Background: Our previous investigations have identified an association between brain infection with Chlamydia pneumoniae (Cpn) and late-onset Alzheimer disease (AD). We have demonstrated that Cpn is detectable in AD brain tissues in a variety of cell types including neurons, glia, endothelial cells, and perivascular macrophages. In addition, Cpn has been identified within monocytes from human blood samples from geriatric patients who have demonstrated cognitive change. As we have seen Cpn infection in both peripheral cells and in autopsy brain tissues, this study sought to further understand the initiation of neuroinflammation by using our in vitro infection model. Methods: Human THP-1 monocytes were infected with Cpn to establish acute (24hr) to chronic/persistent (120 hr) infections. Host responses following infection were analyzed using ELISA for inflammatory cytokines. Molecular analysis consisted of evaluating host gene transcript changes using commercial human neuroinflammation and inflammasome real time PCR Arrays and specific changes using IDO1, IDO2, CCL2, AIM2 and IL-1beta primer sets. The infection was analyzed using immunofluorescence microscopy and real time PCR for Chlamydial gene transcripts. Results: Immunofluorescence microscopy revealed Cpn infection of the monocytes at all times post-infection with at least 50% of cells infected at any time point.

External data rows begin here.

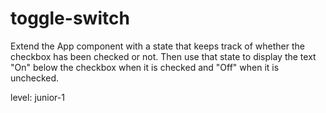 # toggle-switch
Extend the App component with a state that keeps track of whether the checkbox has been checked or not. Then use that state to display the text "On" below the checkbox when it is checked and "Off" when it is unchecked.

level: junior-1
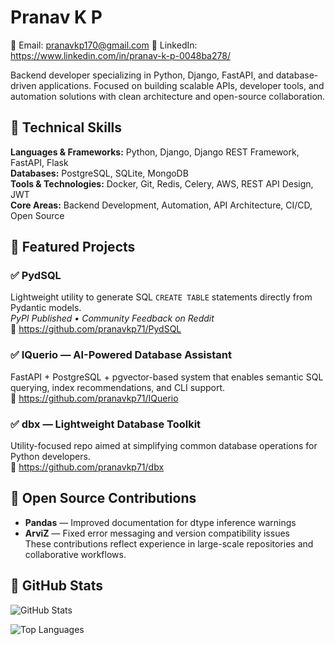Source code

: # Pranav K P
📧 Email: pranavkp170@gmail.com  🔗 LinkedIn: https://www.linkedin.com/in/pranav-k-p-0048ba278/  

Backend developer specializing in Python, Django, FastAPI, and database-driven applications. Focused on building scalable APIs, developer tools, and automation solutions with clean architecture and open-source collaboration.

## 🔹 Technical Skills
**Languages & Frameworks:** Python, Django, Django REST Framework, FastAPI, Flask  
**Databases:** PostgreSQL, SQLite, MongoDB  
**Tools & Technologies:** Docker, Git, Redis, Celery, AWS, REST API Design, JWT  
**Core Areas:** Backend Development, Automation, API Architecture, CI/CD, Open Source

## 🔹 Featured Projects

### ✅ PydSQL  
Lightweight utility to generate SQL `CREATE TABLE` statements directly from Pydantic models.  
*PyPI Published • Community Feedback on Reddit*  
🔗 https://github.com/pranavkp71/PydSQL

### ✅ IQuerio — AI-Powered Database Assistant  
FastAPI + PostgreSQL + pgvector-based system that enables semantic SQL querying, index recommendations, and CLI support.  
🔗 https://github.com/pranavkp71/IQuerio

### ✅ dbx — Lightweight Database Toolkit  
Utility-focused repo aimed at simplifying common database operations for Python developers.  
🔗 https://github.com/pranavkp71/dbx

## 🔹 Open Source Contributions
- **Pandas** — Improved documentation for dtype inference warnings
- **ArviZ** — Fixed error messaging and version compatibility issues  
These contributions reflect experience in large-scale repositories and collaborative workflows.

## 🔹 GitHub Stats
![GitHub Stats](https://github-readme-stats.vercel.app/api?username=pranavkp71&show_icons=true&hide_title=true)

![Top Languages](https://github-readme-stats.vercel.app/api/top-langs/?username=pranavkp71&layout=compact)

Inflammatory cytokines for IL-1 beta and IL-18 were increased in infected THP-1 monocytes when compared to uninfected THP-1. Real time PCR analysis revealed upregulation of gene transcripts for numerous host inflammatory and inflammasome genes, many of which have been previously correlated to AD such as CCL2, IL-1beta, IL-6, Caspases, and NFKB1. These transcript changes were consistent with cytokine detection. Conclusions: Infection of THP-1 monocytes with Chlamydia pneumoniae results in unregulated host gene transcripts and increased cytokine production similar to those seen in sporadic late-onset Alzheimer disease samples. These findings support the AD infection hypothesis whereby infection can be a prominent initiating component in AD neurodegeneration.